> **Exercise brief**: Please repeat the data exactly. Any picture in it stays out.

[Start of section]

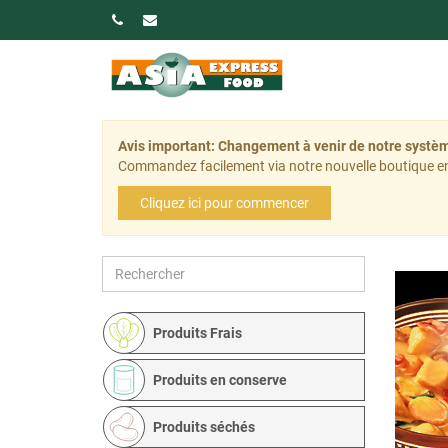
Avis important: Changement à venir de notre sys
Commandez facilement via notre nouvelle boutique en
Cliquez ici pour commencer
Produits Frais
Produits en conserve
Produits séchés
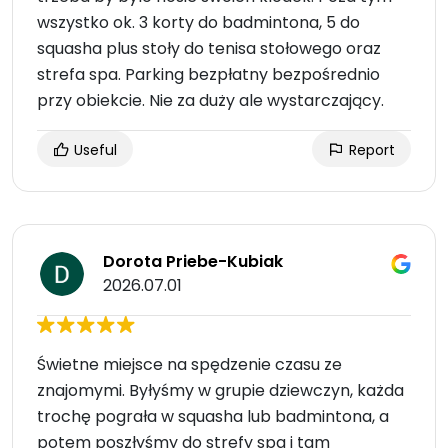
wszystko ok. 3 korty do badmintona, 5 do
squasha plus stoły do tenisa stołowego oraz
strefa spa. Parking bezpłatny bezpośrednio
przy obiekcie. Nie za duży ale wystarczający.
Useful
Report
Dorota Priebe-Kubiak
2026.07.01
Świetne miejsce na spędzenie czasu ze
znajomymi. Byłyśmy w grupie dziewczyn, każda
trochę pograła w squasha lub badmintona, a
potem poszłyśmy do strefy spa i tam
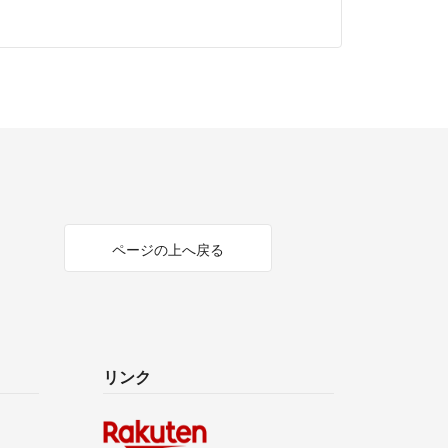
ページの上へ戻る
リンク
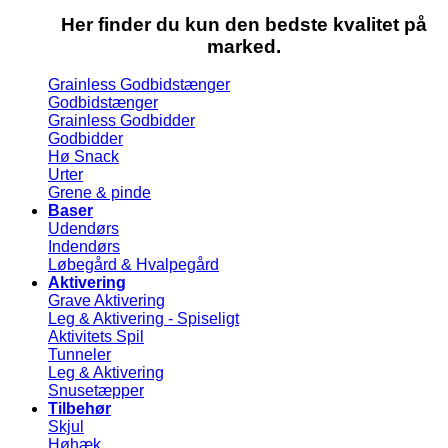
Her finder du kun den bedste kvalitet på
marked.
Grainless Godbidstænger
Godbidstænger
Grainless Godbidder
Godbidder
Hø Snack
Urter
Grene & pinde
Baser
Udendørs
Indendørs
Løbegård & Hvalpegård
Aktivering
Grave Aktivering
Leg & Aktivering - Spiseligt
Aktivitets Spil
Tunneler
Leg & Aktivering
Snusetæpper
Tilbehør
Skjul
Høhæk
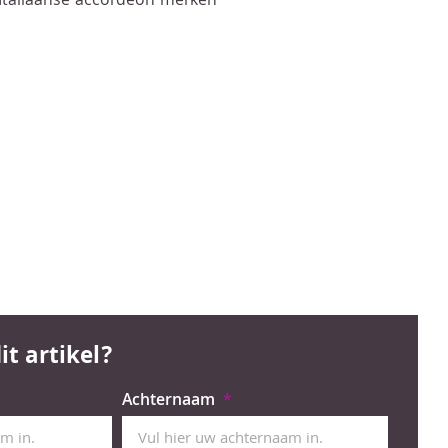
 Italiaanse accordeon merken
it artikel?
Achternaam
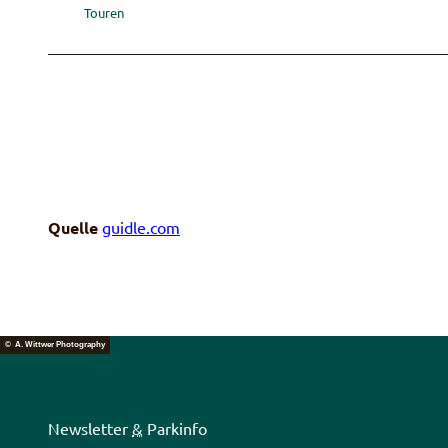
Touren
Quelle
guidle.com
© A. Wittwer Photography
Newsletter
&
Parkinfo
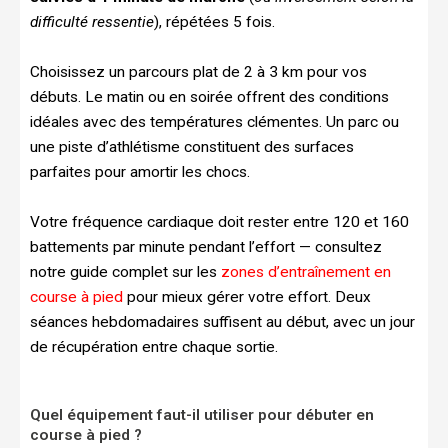
difficulté ressentie
), répétées 5 fois.
Choisissez un parcours plat de 2 à 3 km pour vos
débuts. Le matin ou en soirée offrent des conditions
idéales avec des températures clémentes. Un parc ou
une piste d’athlétisme constituent des surfaces
parfaites pour amortir les chocs.
Votre fréquence cardiaque doit rester entre 120 et 160
battements par minute pendant l’effort — consultez
notre guide complet sur les
zones d’entraînement en
course à pied
pour mieux gérer votre effort. Deux
séances hebdomadaires suffisent au début, avec un jour
de récupération entre chaque sortie.
Quel équipement faut-il utiliser pour débuter en
course à pied ?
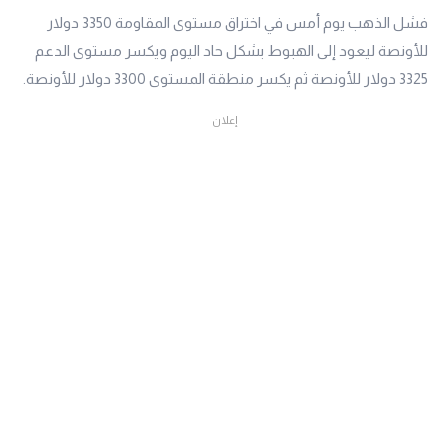
فشل الذهب يوم أمس في اختراق مستوى المقاومة 3350 دولار
للأونصة ليعود إلى الهبوط بشكل حاد اليوم ويكسر مستوى الدعم
3325 دولار للأونصة ثم يكسر منطقة المستوى 3300 دولار للأونصة.
إعلان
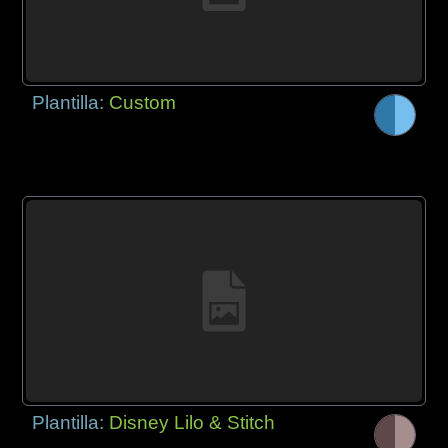
Plantilla:
Custom
Plantilla:
Disney Lilo & Stitch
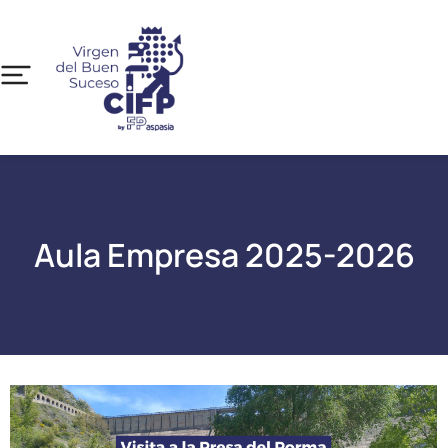
Aula Empresa 2025-2026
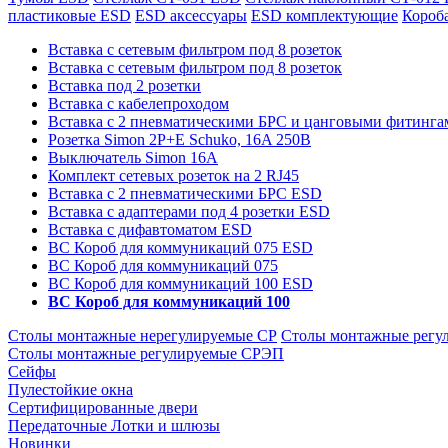
пластиковые ESD
ESD аксессуары
ESD комплектующие
Короб
Вставка с сетевым фильтром под 8 розеток
Вставка с сетевым фильтром под 8 розеток
Вставка под 2 розетки
Вставка с кабелепроходом
Вставка с 2 пневматическими БРС и цанговыми фитингам
Розетка Simon 2P+E Schuko, 16A 250В
Выключатель Simon 16A
Комплект сетевых розеток на 2 RJ45
Вставка с 2 пневматическими БРС ESD
Вставка с адаптерами под 4 розетки ESD
Вставка с дифавтоматом ESD
ВС Короб для коммуникаций 075 ESD
ВС Короб для коммуникаций 075
ВС Короб для коммуникаций 100 ESD
ВС Короб для коммуникаций 100
Столы монтажные нерегулируемые СР
Столы монтажные регу
Столы монтажные регулируемые СРЭП
Сейфы
Пулестойкие окна
Сертифицированные двери
Передаточные Лотки и шлюзы
Новинки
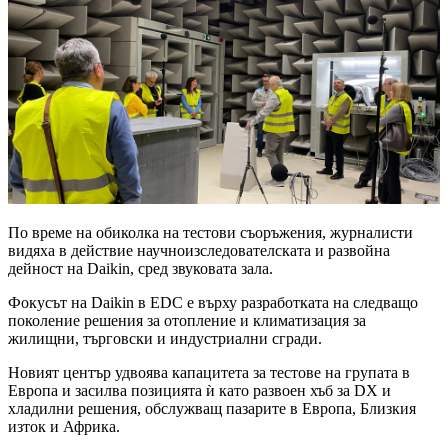
По време на обиколка на тестови съоръжения, журналисти
видяха в действие научноизследователската и развойна
дейност на Daikin, сред звуковата зала.
Фокусът на Daikin в EDC е върху разработката на следващо
поколение решения за отопление и климатизация за
жилищни, търговски и индустриални сгради.
Новият център удвоява капацитета за тестове на групата в
Европа и засилва позицията ѝ като развоен хъб за DX и
хладилни решения, обслужващ пазарите в Европа, Близкия
изток и Африка.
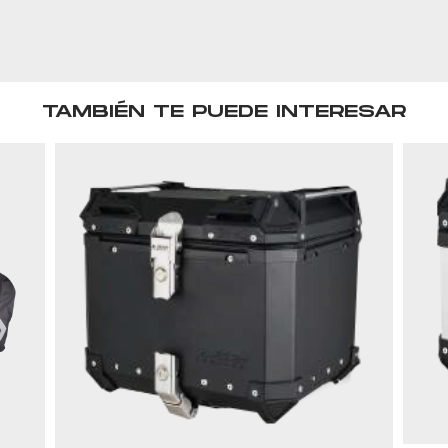
TAMBIÉN TE PUEDE INTERESAR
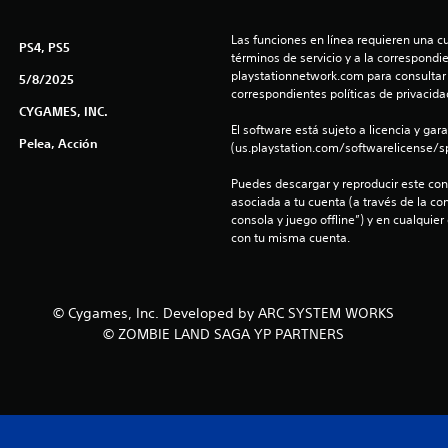
Las funciones en línea requieren una cu
PS4, PS5
términos de servicio y a la correspondien
playstationnetwork.com para consultar l
5/8/2025
correspondientes políticas de privacidad
CYGAMES, INC.
El software está sujeto a licencia y gara
Pelea, Acción
(us.playstation.com/softwarelicense/sp
Puedes descargar y reproducir este cont
asociada a tu cuenta (a través de la co
consola y juego offline”) y en cualquier
con tu misma cuenta.
© Cygames, Inc. Developed by ARC SYSTEM WORKS
© ZOMBIE LAND SAGA YP PARTNERS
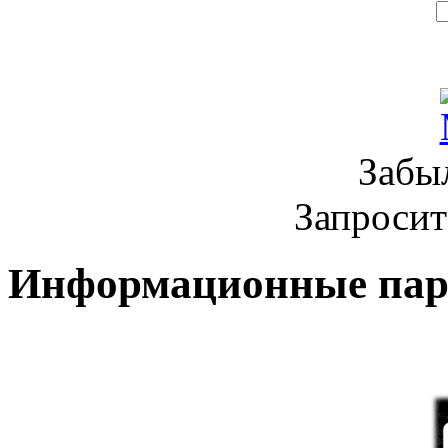
Забы
Запроси
Информационные па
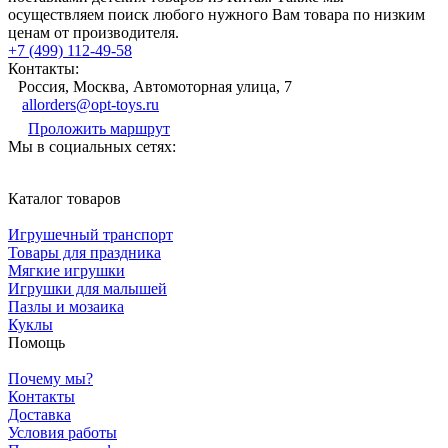
осуществляем поиск любого нужного Вам товара по низким
ценам от производителя.
+7 (499) 112-49-58
Контакты:
Россия, Москва, Автомоторная улица, 7
allorders@opt-toys.ru
Проложить маршрут
Мы в социальных сетях:
Каталог товаров
Игрушечный транспорт
Товары для праздника
Мягкие игрушки
Игрушки для малышей
Пазлы и мозаика
Куклы
Помощь
Почему мы?
Контакты
Доставка
Условия работы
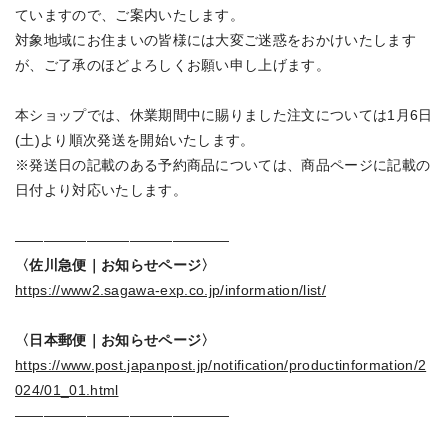
ていますので、ご案内いたします。
対象地域にお住まいの皆様には大変ご迷惑をおかけいたします
が、ご了承のほどよろしくお願い申し上げます。
本ショップでは、休業期間中に賜りました注文については1月6日
(土)より順次発送を開始いたします。
※発送日の記載のある予約商品については、商品ページに記載の
日付より対応いたします。
―――――――――――――――
〈佐川急便｜お知らせページ〉
https://www2.sagawa-exp.co.jp/information/list/
〈日本郵便｜お知らせページ〉
https://www.post.japanpost.jp/notification/productinformation/2
024/01_01.html
―――――――――――――――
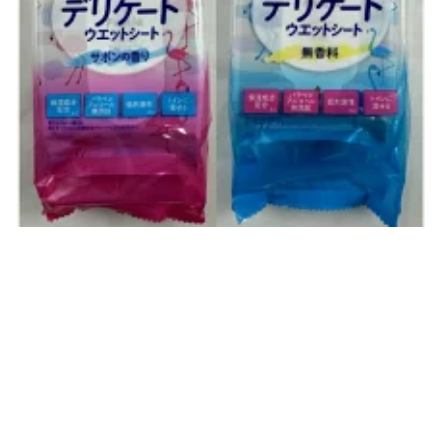
Femia デリケート ウェットシート 無香料 サボンの香り
2024/08/06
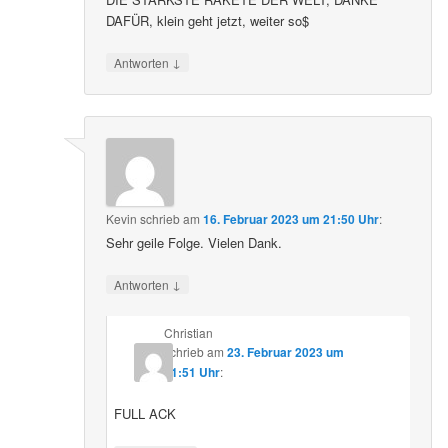
DAFÜR, klein geht jetzt, weiter so$
↓
Antworten
Kevin
schrieb
am
16. Februar 2023 um 21:50 Uhr
:
Sehr geile Folge. Vielen Dank.
↓
Antworten
Christian
schrieb
am
23. Februar 2023 um
21:51 Uhr
:
FULL ACK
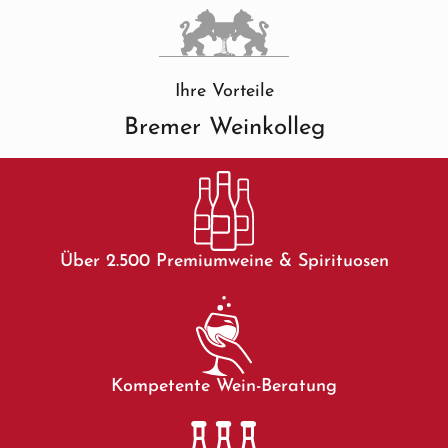
Ihre Vorteile
Bremer Weinkolleg
Über 2.500 Premiumweine & Spirituosen
Kompetente Wein-Beratung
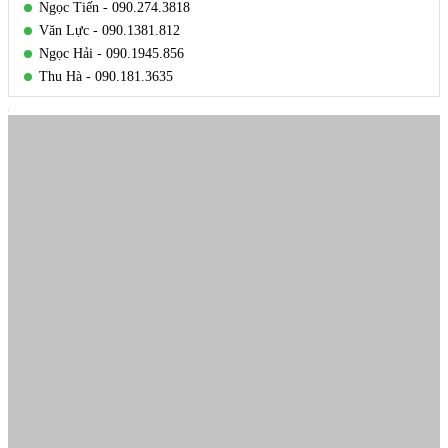
Ngọc Tiến - 090.274.3818
Văn Lực - 090.1381.812
Ngọc Hải - 090.1945.856
Thu Hà - 090.181.3635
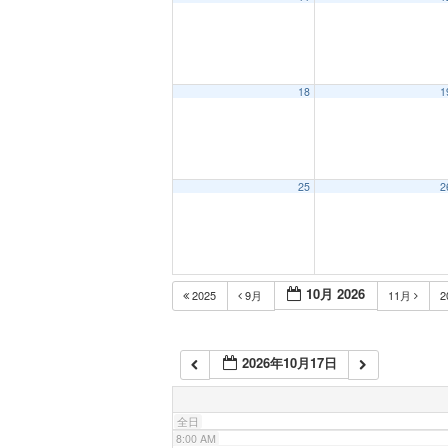
1:00 AM
2:00 AM
18
1
3:00 AM
25
2
4:00 AM
5:00 AM
10月 2026
2025
9月
11月
2
6:00 AM
2026年10月17日
7:00 AM
全日
8:00 AM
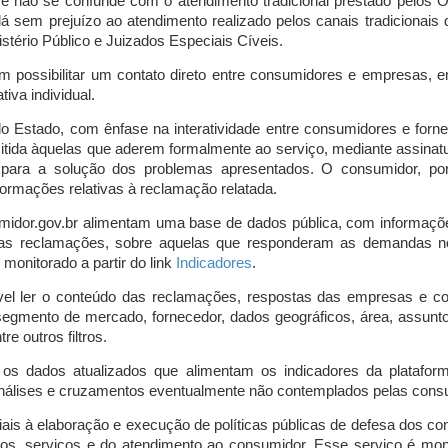
o e não se confunde com o atendimento tradicional prestado pelo
á sem prejuízo ao atendimento realizado pelos canais tradicionai
stério Público e Juizados Especiais Cíveis.
m possibilitar um contato direto entre consumidores e empresas, 
iva individual.
lo Estado, com ênfase na interatividade entre consumidores e for
mitida àquelas que aderem formalmente ao serviço, mediante assin
is para a solução dos problemas apresentados. O consumidor, po
ormações relativas à reclamação relatada.
midor.gov.br alimentam uma base de dados pública, com informaçõ
 das reclamações, sobre aquelas que responderam as demandas n
onitorado a partir do link
Indicadores
.
vel ler o conteúdo das reclamações, respostas das empresas e co
segmento de mercado, fornecedor, dados geográficos, área, assunto,
re outros filtros.
r os dados atualizados que alimentam os indicadores da platafor
nálises e cruzamentos eventualmente não contemplados pelas consul
is à elaboração e execução de políticas públicas de defesa dos c
os, serviços e do atendimento ao consumidor. Esse serviço é mon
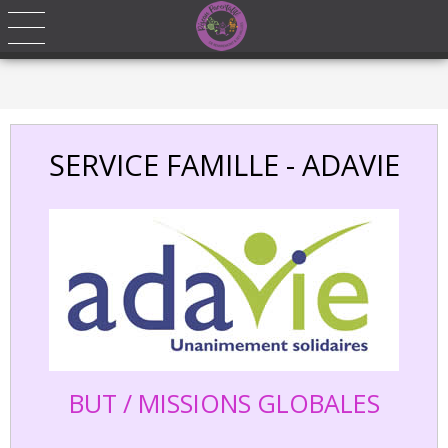
Ce site utilise des cookies. En naviguant sur notre site vous acceptez
l'installation et l'utilisation des cookies sur votre ordinateur.
J'accepte
SERVICE FAMILLE - ADAVIE
BUT / MISSIONS GLOBALES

[End of section]

> **Task response**:
Avis important: Changement à venir de notre sys
Commandez facilement via notre nouvelle boutique en
Cliquez ici pour commencer
Produits Frais
Produits en conserve
Produits séchés
wszystko ok. 3 korty do badmintona, 5 do
squasha plus stoły do tenisa stołowego oraz
strefa spa. Parking bezpłatny bezpośrednio
przy obiekcie. Nie za duży ale wystarczający.
Useful
Report
Dorota Priebe-Kubiak
2026.07.01
Świetne miejsce na spędzenie czasu ze
znajomymi. Byłyśmy w grupie dziewczyn, każda
trochę pograła w squasha lub badmintona, a
potem poszłyśmy do strefy spa i tam
ページの上へ戻る
リンク
Her finder du kun den bedste kvalitet på
marked.
Grainless Godbidstænger
Godbidstænger
Grainless Godbidder
Godbidder
Hø Snack
Urter
Grene & pinde
Baser
Udendørs
Indendørs
Løbegård & Hvalpegård
Aktivering
Grave Aktivering
Leg & Aktivering - Spiseligt
Aktivitets Spil
Tunneler
Leg & Aktivering
Snusetæpper
Tilbehør
Skjul
Høhæk
 Italiaanse accordeon merken
it artikel?
Achternaam
Touren
Quelle
guidle.com
© A. Wittwer Photography
Newsletter
&
Parkinfo
difficulté ressentie
), répétées 5 fois.
Choisissez un parcours plat de 2 à 3 km pour vos
débuts. Le matin ou en soirée offrent des conditions
idéales avec des températures clémentes. Un parc ou
une piste d’athlétisme constituent des surfaces
parfaites pour amortir les chocs.
Votre fréquence cardiaque doit rester entre 120 et 160
battements par minute pendant l’effort — consultez
notre guide complet sur les
zones d’entraînement en
course à pied
pour mieux gérer votre effort. Deux
séances hebdomadaires suffisent au début, avec un jour
de récupération entre chaque sortie.
Quel équipement faut-il utiliser pour débuter en
course à pied ?
فشل الذهب يوم أمس في اختراق مستوى المقاومة 3350 دولار
للأونصة ليعود إلى الهبوط بشكل حاد اليوم ويكسر مستوى الدعم
3325 دولار للأونصة ثم يكسر منطقة المستوى 3300 دولار للأونصة.
إعلان
Plantilla:
Custom
Plantilla:
Disney Lilo & Stitch
Aula Empresa 2025-2026
пластиковые ESD
ESD аксессуары
ESD комплектующие
Короб
Вставка с сетевым фильтром под 8 розеток
Вставка с сетевым фильтром под 8 розеток
Вставка под 2 розетки
Вставка с кабелепроходом
Вставка с 2 пневматическими БРС и цанговыми фитингам
Розетка Simon 2P+E Schuko, 16A 250В
Выключатель Simon 16A
Комплект сетевых розеток на 2 RJ45
Вставка с 2 пневматическими БРС ESD
Вставка с адаптерами под 4 розетки ESD
Вставка с дифавтоматом ESD
ВС Короб для коммуникаций 075 ESD
ВС Короб для коммуникаций 075
ВС Короб для коммуникаций 100 ESD
ВС Короб для коммуникаций 100
Столы монтажные нерегулируемые СР
Столы монтажные регу
Столы монтажные регулируемые СРЭП
Сейфы
Пулестойкие окна
Сертифицированные двери
Передаточные Лотки и шлюзы
Новинки
По време на обиколка на тестови съоръжения, журналисти
видяха в действие научноизследователската и развойна
дейност на Daikin, сред звуковата зала.
Фокусът на Daikin в EDC е върху разработката на следващо
поколение решения за отопление и климатизация за
жилищни, търговски и индустриални сгради.
Новият център удвоява капацитета за тестове на групата в
Европа и засилва позицията ѝ като развоен хъб за DX и
хладилни решения, обслужващ пазарите в Европа, Близкия
изток и Африка.
TAMBIÉN TE PUEDE INTERESAR
Las funciones en línea requieren una cu
PS4, PS5
términos de servicio y a la correspondien
playstationnetwork.com para consultar l
5/8/2025
correspondientes políticas de privacidad
CYGAMES, INC.
El software está sujeto a licencia y gara
Pelea, Acción
(us.playstation.com/softwarelicense/sp
Puedes descargar y reproducir este cont
asociada a tu cuenta (a través de la co
consola y juego offline”) y en cualquier
con tu misma cuenta.
© Cygames, Inc. Developed by ARC SYSTEM WORKS
© ZOMBIE LAND SAGA YP PARTNERS
Забы
Запроси
Информационные па
осуществляем поиск любого нужного Вам товара по низким
ценам от производителя.
+7 (499) 112-49-58
Контакты:
Россия, Москва, Автомоторная улица, 7
allorders@opt-toys.ru
Проложить маршрут
Мы в социальных сетях:
Каталог товаров
Игрушечный транспорт
Товары для праздника
Мягкие игрушки
Игрушки для малышей
Пазлы и мозаика
Куклы
Помощь
Почему мы?
Контакты
Доставка
Условия работы
ていますので、ご案内いたします。
対象地域にお住まいの皆様には大変ご迷惑をおかけいたします
が、ご了承のほどよろしくお願い申し上げます。
本ショップでは、休業期間中に賜りました注文については1月6日
(土)より順次発送を開始いたします。
※発送日の記載のある予約商品については、商品ページに記載の
日付より対応いたします。
―――――――――――――――
〈佐川急便｜お知らせページ〉
https://www2.sagawa-exp.co.jp/information/list/
〈日本郵便｜お知らせページ〉
https://www.post.japanpost.jp/notification/productinformation/2
024/01_01.html
―――――――――――――――
Femia デリケート ウェットシート 無香料 サボンの香り
2024/08/06
DAFÜR, klein geht jetzt, weiter so$
↓
Antworten
Kevin
schrieb
am
16. Februar 2023 um 21:50 Uhr
:
Sehr geile Folge. Vielen Dank.
↓
Antworten
Christian
schrieb
am
23. Februar 2023 um
21:51 Uhr
:
FULL ACK
Ihre Vorteile
Bremer Weinkolleg
Über 2.500 Premiumweine & Spirituosen
Kompetente Wein-Beratung
Ngọc Tiến - 090.274.3818
Văn Lực - 090.1381.812
Ngọc Hải - 090.1945.856
Thu Hà - 090.181.3635
1:00 AM
2:00 AM
18
1
3:00 AM
25
2
4:00 AM
5:00 AM
10月 2026
2025
9月
11月
2
6:00 AM
2026年10月17日
7:00 AM
全日
8:00 AM
o e não se confunde com o atendimento tradicional prestado pelo
á sem prejuízo ao atendimento realizado pelos canais tradicionai
stério Público e Juizados Especiais Cíveis.
m possibilitar um contato direto entre consumidores e empresas, 
iva individual.
lo Estado, com ênfase na interatividade entre consumidores e for
mitida àquelas que aderem formalmente ao serviço, mediante assin
is para a solução dos problemas apresentados. O consumidor, po
ormações relativas à reclamação relatada.
midor.gov.br alimentam uma base de dados pública, com informaçõ
 das reclamações, sobre aquelas que responderam as demandas n
onitorado a partir do link
Indicadores
.
vel ler o conteúdo das reclamações, respostas das empresas e co
segmento de mercado, fornecedor, dados geográficos, área, assunto,
re outros filtros.
r os dados atualizados que alimentam os indicadores da platafor
nálises e cruzamentos eventualmente não contemplados pelas consul
is à elaboração e execução de políticas públicas de defesa dos c
os, serviços e do atendimento ao consumidor. Esse serviço é mon
Ce site utilise des cookies. En naviguant sur notre site vous acceptez
l'installation et l'utilisation des cookies sur votre ordinateur.
J'accepte
SERVICE FAMILLE - ADAVIE
BUT / MISSIONS GLOBALES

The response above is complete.